AIM OF THE EXERCISE:
Answer these questions from the Prudhoe Bay passage.
(a) In what year was the field discovered?
(b) What gas-handling capacity did the initial facilities have?
(c) From what pressure to what pressure did reservoir pressure decline under residue-gas reinjection?

EXCERPT TO READ:

Overall Hawkins’ recovery efficiency from the gas-drive mechanism is about 87% in the gas-swept areas or > 20% better than estimated for the waterdrive process. Overall reservoir performance resulting from immiscible gas injection is considered excellent.

Prudhoe Bay Field (North Slope, Alaska).[13][27][38][54][58] The Prudhoe Bay field, the largest oil and gas field in North America, was discovered in 1968. The main Permo-Triassic reservoir is a thick deltaic high-quality sandstone deposit about 500 ft thick with porosities of 15 to 30% BV and permeabilities ranging from 50 to 3,000 md. The field contains > 20 × 109 bbl of oil overlain by a 35-Tcf gas cap. The reservoir, a monocline structure dipping 1 to 2° to the south and southwest, is bounded on the north by major faults and on the east by a major lower Cretaceous truncation. The oil averages 27.6°API gravity and has an original solution GOR of about 735 scf/STB. Under much of the oil column area, there is a 20- to 60-ft-thick tar mat located above the OWC.

Because of its remote location, first production did not begin until 1977 after an oil pipeline across Alaska to the southern port of Valdez was built and extensive oilfield facilities were installed. The initial facilities had a gas-handling capacity of about 2 Bcf/D to separate and compress the produced gas for reinjection into the updip gas cap. For the regulated oil production rate of 1.2 × 106 BOPD, this was sufficient for more than the first decade of field operations. As of 2004, no gas pipeline has been built from the North Slope of Alaska.

Immiscible gas/oil displacement has been the production mechanism at work over much of the Prudhoe Bay oil column (Fig. 12.10), and waterflooding and miscible WAG processes have been used in the very downdip portions of the oil column. More recently, horizontal wells are being used nearer the GOC to exploit the thin oil columns that cannot be drained with existing wells. During the first decade of operations, the original gas cap had expanded to drape over much of the oil column area, but the producing GOR was kept low by perforating the production wells as far as possible, both vertically and laterally, from the gas cap. By the mid-1980s the engineers determined that maintaining the oil production rate depended on expanding the field’s gas-handling capacity. Two major projects were undertaken. First, a central gas facility was constructed to strip the produced gas of many of the hydrocarbon components for sale as blendable NGLs and for use as miscible injectant. This project also increased the field gas handling capacity to 3.3 Bcf/D. The second project was a sequence of gashandling facility expansions that increased overall capacity to > 7.5 Bcf/D.

The reinjection of residue gas served two purposes. First, it maintained reservoir pressure, which helped increase oil recovery; the reservoir pressure declined only by ≈1,000 psi (from 4,300 to 3,300 psi) during the production of the first 10 × 109 bbl of oil. Second, the very lean residue gas has vaporized large amounts of hydrocarbon components from the relict oil saturation in the original gas cap[44] and from the remaining oil behind the gas/oil front. Simulations showed that the vaporization mechanism would contribute recovery of an additional 4 to 6 STB/MMcf of additional gas produced.[13] During the past 15 years, the average API gravity of the marketed Prudhoe Bay hydrocarbon liquids has increased by > 5°API.

EXTRACTED DATA:
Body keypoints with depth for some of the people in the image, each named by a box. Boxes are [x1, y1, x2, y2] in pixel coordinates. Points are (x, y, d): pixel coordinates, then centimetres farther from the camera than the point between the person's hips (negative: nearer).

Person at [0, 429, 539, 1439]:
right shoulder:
...
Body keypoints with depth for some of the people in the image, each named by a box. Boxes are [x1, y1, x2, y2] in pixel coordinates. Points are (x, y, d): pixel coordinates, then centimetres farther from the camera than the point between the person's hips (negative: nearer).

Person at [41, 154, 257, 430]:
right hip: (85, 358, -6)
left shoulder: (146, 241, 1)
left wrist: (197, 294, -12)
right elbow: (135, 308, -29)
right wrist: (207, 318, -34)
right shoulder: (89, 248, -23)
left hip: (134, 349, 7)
* * *
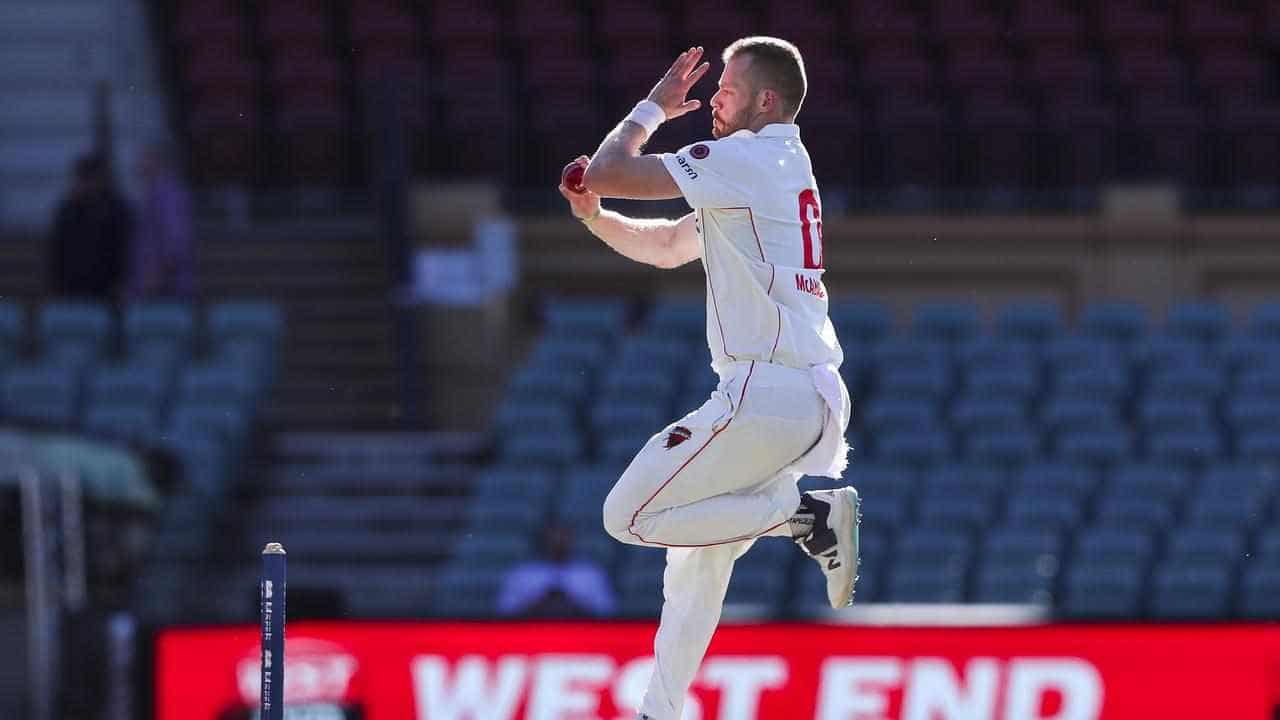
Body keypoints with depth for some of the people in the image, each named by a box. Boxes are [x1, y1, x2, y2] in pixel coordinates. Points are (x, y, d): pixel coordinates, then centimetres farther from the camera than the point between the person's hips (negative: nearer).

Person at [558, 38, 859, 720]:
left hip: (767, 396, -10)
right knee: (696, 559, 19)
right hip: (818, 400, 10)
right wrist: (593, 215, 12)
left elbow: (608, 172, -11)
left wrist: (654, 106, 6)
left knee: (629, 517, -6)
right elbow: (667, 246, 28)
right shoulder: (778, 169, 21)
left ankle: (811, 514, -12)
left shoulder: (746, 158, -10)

ANSWER BELOW:
(a) 1968
(b) About 2 Bcf/D
(c) From 4,300 psi to 3,300 psi